**Work to be completed**
Make an exact copy of the listing, without images.

**Input data**
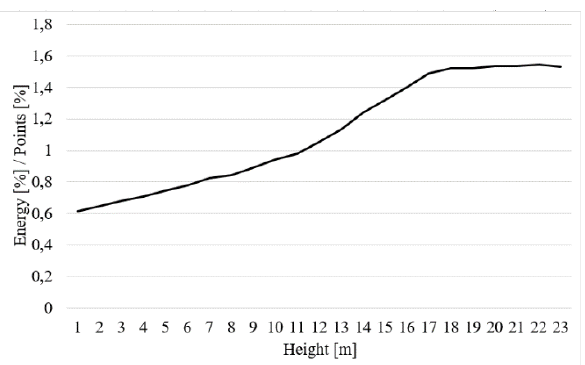
Figure 11. Ratio of percentage energy receipt to the percentage distribution of observer points of different height levels for the data of Figure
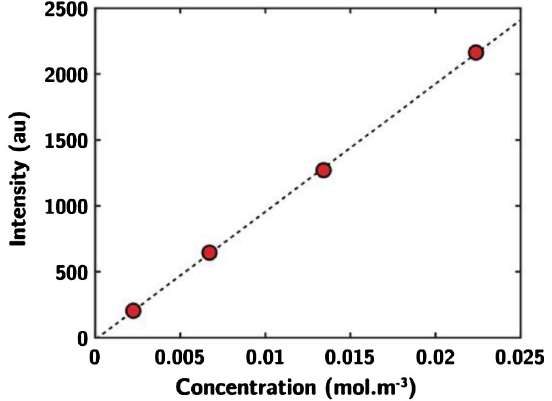
FIG. 6. Calibration of fluorescence intensity with mechano- phore concentration. Typical calibration curve, showing the linear relation between fluorescence intensity and concentration of calibration molecule.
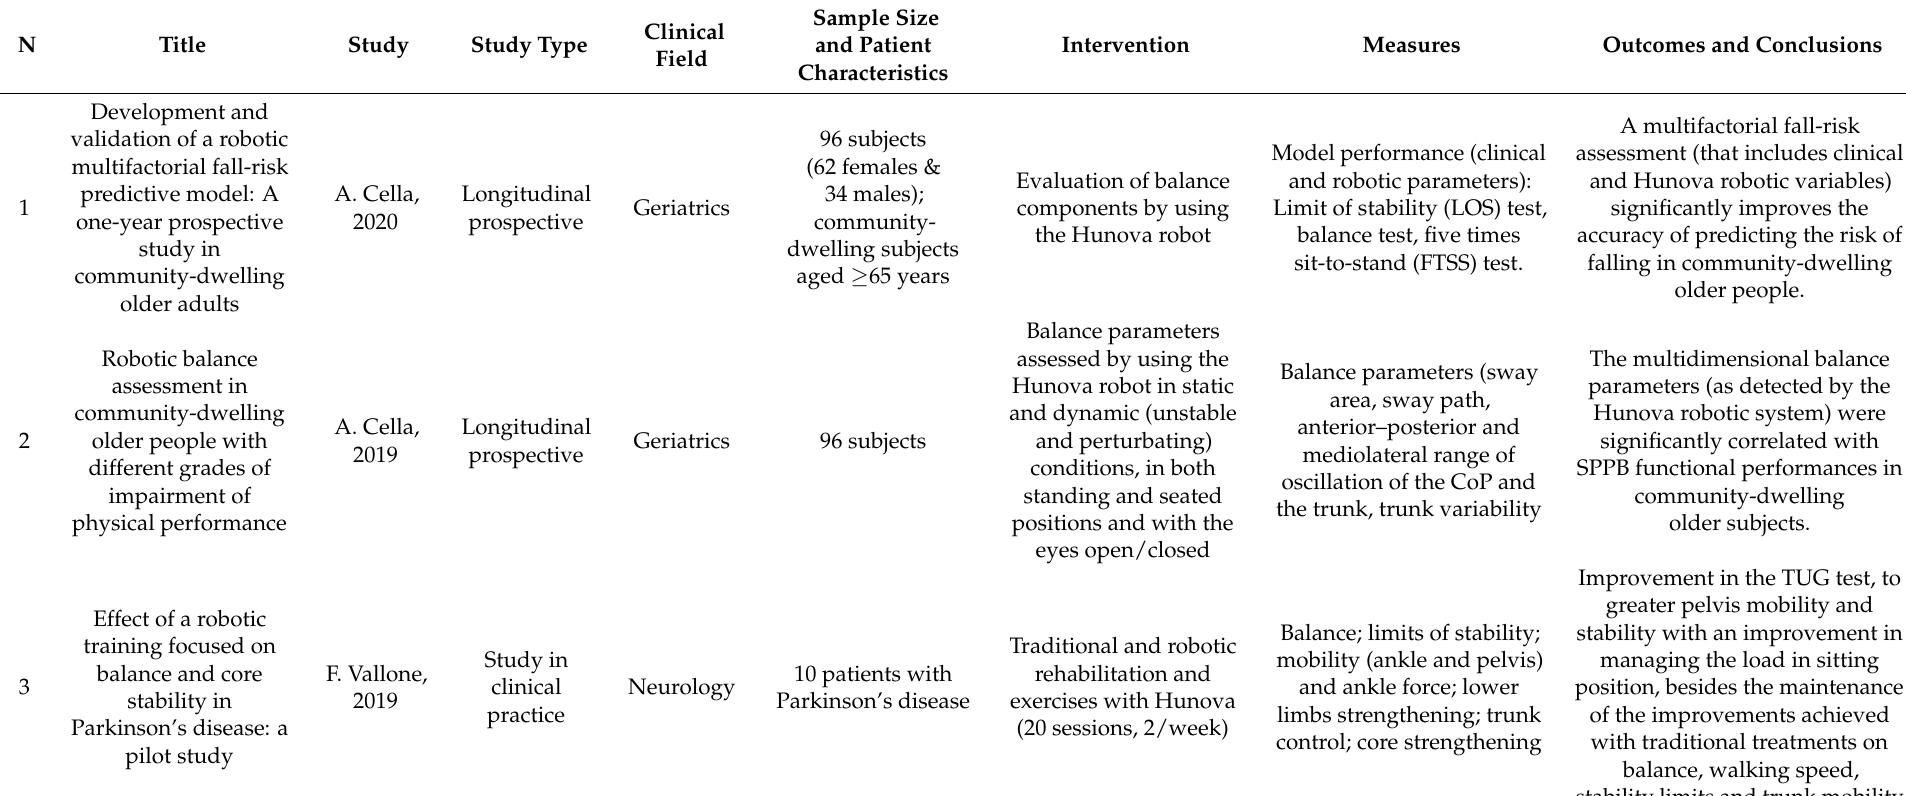
Table 1. Characteristics of included studies evaluated the effectiveness of Platform-based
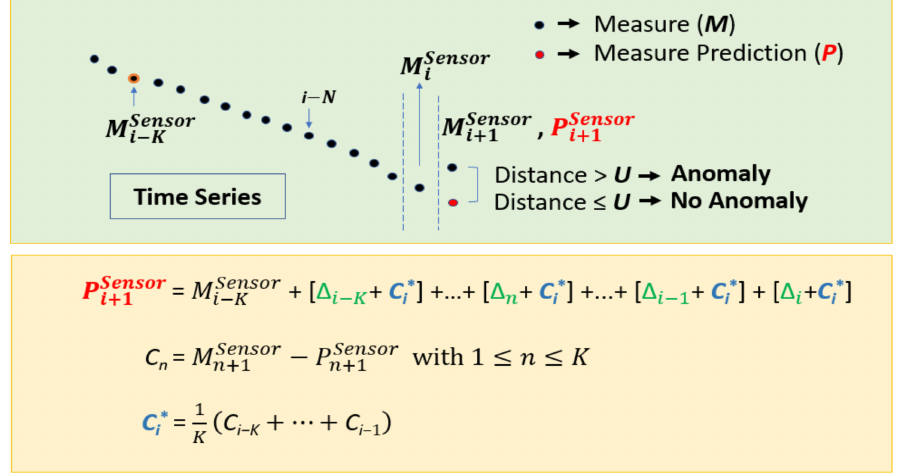
Figure 5. NADCA-L: Generalization of NADCA-B for anomaly detection and correction in signals without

**Task response**
Figure 11. Ratio of percentage energy receipt to the percentage distribution of observer points of different height levels for the data of Figure
FIG. 6. Calibration of fluorescence intensity with mechano- phore concentration. Typical calibration curve, showing the linear relation between fluorescence intensity and concentration of calibration molecule.
Table 1. Characteristics of included studies evaluated the effectiveness of Platform-based
Figure 5. NADCA-L: Generalization of NADCA-B for anomaly detection and correction in signals without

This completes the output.